Categories
AI

Deepseek-r1 (Reasoning models)

DeepSeek’s first generation reasoning models with comparable performance to OpenAI-o1.

Deepseek logo (2025-01-22)

What is a Reasoning model

In the words of OpenAI.

A new series of AI models designed to spend more time thinking before they respond. As AI becomes more advanced, it will solve increasingly complex and critical problems. It also takes significantly more compute to power these capabilities.

https://openai.com/o1/ (2025-01-22)

Or as an excerpt from Wikipedia.

It spends time “thinking” before it answers, making it better at complex reasoning tasks, science and programming…

https://en.wikipedia.org/wiki/OpenAI_o1 (2025-01-22)

Now we have two options: OpenAI’s ‘o1-model’ and Deepseek R1. The main difference is that the OpenAI model is only available to paying customers in a very limited quantity. Due to its much lower computational requirements and pricing, it’s possible to use Deepseek online on their website. Due to the power of open source, you can also run it on your Ollama.

Try Online

DeepSeek-V3 achieves a significant breakthrough in inference speed over previous models.

It tops the leaderboard among open-source models and rivals the most advanced closed-source models globally.

https://www.deepseek.com (2025-01-22)

https://www.deepseek.com

Try local with Ollama

https://ollama.com/library/deepseek-r1 (self)

1.5B Qwen DeepSeek R1

ollama pull deepseek-r1:1.5b

7B Qwen DeepSeek R1

ollama pull deepseek-r1:7b

8B Llama DeepSeek R1

ollama pull deepseek-r1:8b

14B Qwen DeepSeek R1

ollama pull deepseek-r1:14b

32B Qwen DeepSeek R1

ollama pull deepseek-r1:32b

70B Llama DeepSeek R1

ollama pull deepseek-r1:70b

671B DeepSeek R1

ollama pull deepseek-r1:671b

What i learned using Deepseek-r1

It feels quite different to prompt reasoning models. Most of your prompt engineering skills for instruct models change when working with reasoning models. Zero-shot prompting seems to be a great approach for them. Or asking the model to take all the time it needs, as opposed to asking for fast results, will apparently improve results.

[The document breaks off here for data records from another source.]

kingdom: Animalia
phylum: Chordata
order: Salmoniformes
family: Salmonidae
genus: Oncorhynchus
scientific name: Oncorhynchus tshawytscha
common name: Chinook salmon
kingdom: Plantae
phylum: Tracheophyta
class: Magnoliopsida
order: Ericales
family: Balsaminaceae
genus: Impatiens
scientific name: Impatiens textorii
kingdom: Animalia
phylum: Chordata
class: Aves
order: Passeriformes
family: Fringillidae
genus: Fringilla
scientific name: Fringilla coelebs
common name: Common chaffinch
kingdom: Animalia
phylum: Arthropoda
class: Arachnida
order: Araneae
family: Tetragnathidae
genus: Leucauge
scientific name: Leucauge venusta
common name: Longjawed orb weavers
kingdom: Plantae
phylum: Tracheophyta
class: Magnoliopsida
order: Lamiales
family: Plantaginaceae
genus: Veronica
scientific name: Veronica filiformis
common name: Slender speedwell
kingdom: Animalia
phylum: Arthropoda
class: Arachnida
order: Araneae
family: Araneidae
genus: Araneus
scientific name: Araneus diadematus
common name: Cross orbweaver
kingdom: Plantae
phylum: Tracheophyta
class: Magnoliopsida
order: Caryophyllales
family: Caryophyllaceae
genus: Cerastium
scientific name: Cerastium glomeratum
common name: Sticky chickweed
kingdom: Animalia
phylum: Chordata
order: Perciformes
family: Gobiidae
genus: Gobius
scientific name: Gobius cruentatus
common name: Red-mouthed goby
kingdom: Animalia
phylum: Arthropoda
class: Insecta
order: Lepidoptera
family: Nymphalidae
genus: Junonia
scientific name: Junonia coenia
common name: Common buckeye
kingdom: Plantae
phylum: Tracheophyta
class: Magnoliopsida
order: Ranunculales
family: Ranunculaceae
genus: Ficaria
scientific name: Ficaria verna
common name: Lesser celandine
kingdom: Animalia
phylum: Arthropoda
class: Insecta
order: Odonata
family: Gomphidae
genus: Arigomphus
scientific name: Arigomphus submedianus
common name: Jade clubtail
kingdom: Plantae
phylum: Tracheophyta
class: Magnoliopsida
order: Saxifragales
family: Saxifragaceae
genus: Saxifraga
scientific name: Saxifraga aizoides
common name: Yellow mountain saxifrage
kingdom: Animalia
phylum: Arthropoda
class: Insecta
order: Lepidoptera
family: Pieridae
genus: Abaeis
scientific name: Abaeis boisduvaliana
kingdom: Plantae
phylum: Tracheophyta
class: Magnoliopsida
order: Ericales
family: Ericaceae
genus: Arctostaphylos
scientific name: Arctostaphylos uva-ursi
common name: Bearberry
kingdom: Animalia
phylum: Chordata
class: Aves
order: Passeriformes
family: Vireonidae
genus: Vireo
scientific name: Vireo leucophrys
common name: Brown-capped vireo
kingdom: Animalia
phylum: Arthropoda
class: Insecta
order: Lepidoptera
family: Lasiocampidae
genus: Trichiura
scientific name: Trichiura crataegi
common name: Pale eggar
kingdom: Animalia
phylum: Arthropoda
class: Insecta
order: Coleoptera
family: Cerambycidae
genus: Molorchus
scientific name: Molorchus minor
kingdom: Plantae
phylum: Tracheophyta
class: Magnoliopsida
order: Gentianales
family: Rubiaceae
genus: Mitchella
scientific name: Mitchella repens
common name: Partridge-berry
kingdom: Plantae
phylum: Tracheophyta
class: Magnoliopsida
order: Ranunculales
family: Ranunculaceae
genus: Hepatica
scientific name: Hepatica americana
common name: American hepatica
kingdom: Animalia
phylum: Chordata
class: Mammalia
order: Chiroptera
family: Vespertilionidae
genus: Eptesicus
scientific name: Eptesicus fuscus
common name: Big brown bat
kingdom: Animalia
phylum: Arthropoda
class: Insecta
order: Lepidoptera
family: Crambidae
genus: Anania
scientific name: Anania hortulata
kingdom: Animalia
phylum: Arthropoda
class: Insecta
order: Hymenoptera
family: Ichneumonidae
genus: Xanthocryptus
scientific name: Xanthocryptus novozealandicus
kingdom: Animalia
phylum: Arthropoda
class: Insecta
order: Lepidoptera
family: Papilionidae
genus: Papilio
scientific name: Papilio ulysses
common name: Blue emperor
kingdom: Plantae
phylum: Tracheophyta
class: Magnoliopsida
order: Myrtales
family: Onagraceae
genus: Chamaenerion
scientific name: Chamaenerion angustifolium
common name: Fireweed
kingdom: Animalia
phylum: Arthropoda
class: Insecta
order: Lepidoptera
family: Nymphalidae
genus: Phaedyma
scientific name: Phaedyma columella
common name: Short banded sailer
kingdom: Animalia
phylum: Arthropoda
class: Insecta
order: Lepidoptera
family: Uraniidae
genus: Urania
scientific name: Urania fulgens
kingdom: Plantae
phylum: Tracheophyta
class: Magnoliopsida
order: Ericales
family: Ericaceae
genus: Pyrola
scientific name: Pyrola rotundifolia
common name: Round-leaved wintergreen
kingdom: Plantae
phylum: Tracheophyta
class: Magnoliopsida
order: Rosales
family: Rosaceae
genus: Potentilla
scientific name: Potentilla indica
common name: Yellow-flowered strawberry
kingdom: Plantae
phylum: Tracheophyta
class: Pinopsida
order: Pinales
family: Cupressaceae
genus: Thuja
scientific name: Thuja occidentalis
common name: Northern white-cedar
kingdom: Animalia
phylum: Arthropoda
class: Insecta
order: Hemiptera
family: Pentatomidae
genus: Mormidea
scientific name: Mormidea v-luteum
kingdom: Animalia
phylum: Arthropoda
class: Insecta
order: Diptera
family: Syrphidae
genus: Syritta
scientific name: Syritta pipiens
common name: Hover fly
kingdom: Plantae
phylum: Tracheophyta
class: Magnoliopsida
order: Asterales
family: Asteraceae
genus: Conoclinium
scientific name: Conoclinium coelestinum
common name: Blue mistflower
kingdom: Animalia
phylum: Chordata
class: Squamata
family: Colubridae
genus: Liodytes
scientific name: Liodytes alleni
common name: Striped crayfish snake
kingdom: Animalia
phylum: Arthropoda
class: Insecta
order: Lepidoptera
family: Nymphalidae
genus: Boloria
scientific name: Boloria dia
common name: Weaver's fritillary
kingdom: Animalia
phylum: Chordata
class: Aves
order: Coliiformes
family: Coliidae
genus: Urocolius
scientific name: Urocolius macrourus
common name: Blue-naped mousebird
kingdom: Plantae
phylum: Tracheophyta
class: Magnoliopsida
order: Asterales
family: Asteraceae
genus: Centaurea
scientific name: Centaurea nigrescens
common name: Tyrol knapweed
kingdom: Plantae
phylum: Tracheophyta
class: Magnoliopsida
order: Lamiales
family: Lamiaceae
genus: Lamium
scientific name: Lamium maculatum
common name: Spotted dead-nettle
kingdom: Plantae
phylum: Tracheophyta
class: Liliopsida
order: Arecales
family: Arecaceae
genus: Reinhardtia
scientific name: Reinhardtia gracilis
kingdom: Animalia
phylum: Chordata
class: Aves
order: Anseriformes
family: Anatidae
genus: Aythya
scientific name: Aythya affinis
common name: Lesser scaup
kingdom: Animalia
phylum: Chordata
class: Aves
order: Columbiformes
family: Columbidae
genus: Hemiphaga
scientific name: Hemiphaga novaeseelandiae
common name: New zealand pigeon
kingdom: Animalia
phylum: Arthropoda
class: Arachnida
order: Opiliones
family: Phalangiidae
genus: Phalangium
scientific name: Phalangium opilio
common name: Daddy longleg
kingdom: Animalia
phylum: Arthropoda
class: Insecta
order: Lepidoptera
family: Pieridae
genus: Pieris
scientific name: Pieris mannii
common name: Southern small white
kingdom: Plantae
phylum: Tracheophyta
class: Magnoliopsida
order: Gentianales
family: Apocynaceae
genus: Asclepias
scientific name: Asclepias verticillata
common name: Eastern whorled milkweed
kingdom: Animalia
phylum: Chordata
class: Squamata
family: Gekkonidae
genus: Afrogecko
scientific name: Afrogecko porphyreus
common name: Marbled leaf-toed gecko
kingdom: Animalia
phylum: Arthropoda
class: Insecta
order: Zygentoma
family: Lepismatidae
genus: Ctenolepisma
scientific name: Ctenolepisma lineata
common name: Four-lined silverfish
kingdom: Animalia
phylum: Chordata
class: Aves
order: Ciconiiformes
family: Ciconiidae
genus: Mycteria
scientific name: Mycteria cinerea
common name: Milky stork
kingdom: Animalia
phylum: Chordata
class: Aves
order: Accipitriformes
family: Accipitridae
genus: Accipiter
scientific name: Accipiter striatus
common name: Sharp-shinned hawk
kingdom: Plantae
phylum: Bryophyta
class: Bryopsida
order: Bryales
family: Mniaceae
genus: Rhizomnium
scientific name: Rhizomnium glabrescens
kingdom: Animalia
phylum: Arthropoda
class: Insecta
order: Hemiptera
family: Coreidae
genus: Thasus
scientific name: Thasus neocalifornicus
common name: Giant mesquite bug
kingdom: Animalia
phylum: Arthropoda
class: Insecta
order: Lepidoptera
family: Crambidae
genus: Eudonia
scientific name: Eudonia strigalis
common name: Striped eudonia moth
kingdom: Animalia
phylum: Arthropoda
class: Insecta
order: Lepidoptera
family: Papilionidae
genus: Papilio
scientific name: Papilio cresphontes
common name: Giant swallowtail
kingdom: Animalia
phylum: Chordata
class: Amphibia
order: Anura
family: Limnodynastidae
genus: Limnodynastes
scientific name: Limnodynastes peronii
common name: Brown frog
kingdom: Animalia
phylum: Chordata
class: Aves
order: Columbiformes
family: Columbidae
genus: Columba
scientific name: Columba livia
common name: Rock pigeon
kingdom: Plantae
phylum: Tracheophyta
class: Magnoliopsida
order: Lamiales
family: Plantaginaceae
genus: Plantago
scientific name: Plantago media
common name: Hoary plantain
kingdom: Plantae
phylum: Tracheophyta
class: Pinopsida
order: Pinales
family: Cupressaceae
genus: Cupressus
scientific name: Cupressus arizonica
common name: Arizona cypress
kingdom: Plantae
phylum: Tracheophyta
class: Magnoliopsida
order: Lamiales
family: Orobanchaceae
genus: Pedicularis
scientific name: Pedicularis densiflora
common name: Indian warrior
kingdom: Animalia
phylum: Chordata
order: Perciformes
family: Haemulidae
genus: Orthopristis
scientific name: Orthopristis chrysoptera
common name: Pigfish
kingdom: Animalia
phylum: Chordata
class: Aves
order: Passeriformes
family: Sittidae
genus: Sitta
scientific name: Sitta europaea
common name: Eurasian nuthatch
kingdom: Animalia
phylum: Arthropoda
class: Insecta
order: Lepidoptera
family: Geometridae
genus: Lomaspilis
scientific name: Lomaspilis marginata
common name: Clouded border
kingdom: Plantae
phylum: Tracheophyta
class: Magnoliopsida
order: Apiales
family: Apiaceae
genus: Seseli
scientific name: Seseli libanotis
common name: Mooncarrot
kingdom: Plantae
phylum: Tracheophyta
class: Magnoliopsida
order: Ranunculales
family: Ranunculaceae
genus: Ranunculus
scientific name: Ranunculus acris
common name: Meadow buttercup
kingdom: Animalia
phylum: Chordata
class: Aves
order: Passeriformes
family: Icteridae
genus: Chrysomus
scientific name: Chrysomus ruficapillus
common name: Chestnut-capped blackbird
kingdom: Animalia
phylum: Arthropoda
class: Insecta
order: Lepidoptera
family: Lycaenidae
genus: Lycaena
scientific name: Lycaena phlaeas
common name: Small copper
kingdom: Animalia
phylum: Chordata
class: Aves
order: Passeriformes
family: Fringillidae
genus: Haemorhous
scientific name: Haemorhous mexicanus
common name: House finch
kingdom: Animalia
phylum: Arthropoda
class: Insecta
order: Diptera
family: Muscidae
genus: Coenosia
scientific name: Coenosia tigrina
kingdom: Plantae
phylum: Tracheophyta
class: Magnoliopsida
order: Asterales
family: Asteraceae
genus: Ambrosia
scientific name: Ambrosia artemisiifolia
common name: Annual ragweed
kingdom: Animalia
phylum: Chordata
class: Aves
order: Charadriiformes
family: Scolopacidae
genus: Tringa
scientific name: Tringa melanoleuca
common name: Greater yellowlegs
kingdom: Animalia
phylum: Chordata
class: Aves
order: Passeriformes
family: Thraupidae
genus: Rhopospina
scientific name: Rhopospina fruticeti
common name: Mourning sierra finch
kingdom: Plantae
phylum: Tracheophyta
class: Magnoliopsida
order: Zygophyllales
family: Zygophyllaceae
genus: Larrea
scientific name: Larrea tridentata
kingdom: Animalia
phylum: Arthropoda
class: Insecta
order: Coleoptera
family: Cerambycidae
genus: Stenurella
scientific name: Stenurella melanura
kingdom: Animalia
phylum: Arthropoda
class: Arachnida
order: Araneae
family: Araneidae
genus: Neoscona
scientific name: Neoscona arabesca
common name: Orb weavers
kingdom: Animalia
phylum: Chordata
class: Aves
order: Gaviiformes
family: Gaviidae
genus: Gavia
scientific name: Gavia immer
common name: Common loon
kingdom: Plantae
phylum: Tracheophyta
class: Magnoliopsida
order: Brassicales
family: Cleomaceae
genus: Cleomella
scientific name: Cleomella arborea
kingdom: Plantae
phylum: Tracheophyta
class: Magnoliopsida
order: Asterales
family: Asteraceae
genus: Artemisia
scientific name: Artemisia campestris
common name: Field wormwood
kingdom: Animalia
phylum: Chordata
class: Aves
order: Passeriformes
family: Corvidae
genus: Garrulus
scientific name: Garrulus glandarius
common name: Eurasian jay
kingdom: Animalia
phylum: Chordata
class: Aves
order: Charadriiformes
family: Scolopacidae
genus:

Reasoning models take notably longer to respond, but they also have great results in many use cases. DeepSeek seems to produce great results, in some benchmarks, even better than OpenAI’s o1-model for a fraction of the price (API or CPU), or even self-hosted as it is open source in comparison to OpenAI o1-Model which is not available for local usage.

Hallucination of browsing

I see deepseek-r1:32b making references to looking things up online with no means to do so in my example. It thinks it looks stuff up, but this is all happening as part of the reasoning.

2025-02-01 deepseek-r1:32b looking up facts, but having no access for real.